---------- STUDY TEXT ----------
It doesn't matter how well staffed the patent office is. It is humanly impossible for a government office to realistically assess all of human knowledge for prior art. To say otherwise is dishonest.
More precisely the patent office examiners a liars if they can say with a straight face thay have checked all possible places for prior art on an invention they have never seen before. Only a scientist who has spent a lifetime working in a very narrow area can do this, and even then they make mistakes all the time. It is financially impossible for the patent office to employ a scientist in every narrow area. Just look at their understanding of even one area like software. Absolutely hopeless.
In any case prior art is a necessary but not sufficient evidence of inventiveness.
---
It's wrong that an intellectual property creator should not be rewarded for their work.
It's equally wrong that an IP creator should be rewarded too many times for the one piece of work, for exactly the same reasons.
Reform IP law and stop the M$/RIAA patent/copyright abuse.
It really angers me that anyone should get patents on such an obvious thing.. how in the world can the USPTO possibly pretend to know that no one in the world of software has ever done this before? Software differs from making airliner parts, in that anyone with a computer has all the pieces required to produce any piece of software they can think of. There have been probably millions of programs written over the last 50 years, and since software wasn't considered patentable during the vast majority of that time, there's an enormous corpus of prior art that should rightfully be extremely difficult to discount.
When the average cost of patent litigation is on the order of $3 million dollars, it's way too much to Microsoft's advantage (yes, even taking the Eolas patent into account) for the USPTO to allow any but the most extremely novel software patents to be granted.
Gah!
- jon
Ganymede, a GPL'ed metadirectory for UNIX
I think the USPTO's problem is that they've adopted a default 'innocent until proven guilty' mantra where all patents are valid unless proven otherwise. They need to turn their thinking around and adopt a default 'guilty until proven innocent' mantra where all patents are invalid until sufficient (or a certain amount of) time has been spent or research done to prove otherwise. If a patent application comes in for a supposed "computer/electronic technology" and some guy looks at it for a couple hours (days, weeks, etc), but doesn't know what he's looking at, how can he actually justify that this is a new, unique, novel idea by accepting the application? If a patent reviewer doesn't react with an "ah ha!, now that is interesting" that indicates he/she understands the topic and what is unique about the idea, then it shouldn't be accepted.
----------
_THE PROBLEM_
Can you pick up the comments on software patents after their last sentence and carry them on?
---------- SUPPLIED DATA ----------
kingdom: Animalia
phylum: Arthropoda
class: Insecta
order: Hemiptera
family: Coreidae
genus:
----------
_SOLVED PROBLEM_
Stop making excuses for the incompetent. We all have to pay for their screwups, and it's about freakin' time they were held accountable.
Sue them. Sue them for your legal fees, your lost revenue, your lost potential revenue, damage to your corporate image, and anything else you can think of if you get caught in a bogus IP "lawsuit" by some vulture corp because of USPTO incompetence.
If they can't do the job, don't do it. Let the backlog build up until industry screams and starts pushing for Congress to increase the budget. As long as you push incompetent crap through instead, the funding will never be increased because corporate America does not see just how much damage you're doing with your negligence at the USPTO.
And believe me, it is emphatically negligance.
I do not fail; I succeed at finding out what does not work.
So, I guess the prior art will be easy to show... right?
Absolutely,
however, if you want the prior art to have any legal meaning, you will have to affort a costly legal process with the evil empire's lawyers.
You see, it doesn't matter so much who is *right* any more. It costs a awful lot of money just to have your case heard.
echo '[q]sa[ln0=aln80~Psnlbx]16isb572CCB9AE9DB03273snlbxq' |dc
Most people just won't care. The patent will be enforceable only in the US. Like in many other IP issues the rest of the world will just go their merry way while the US gets yet a little bit more stucked in its legal big company swamp.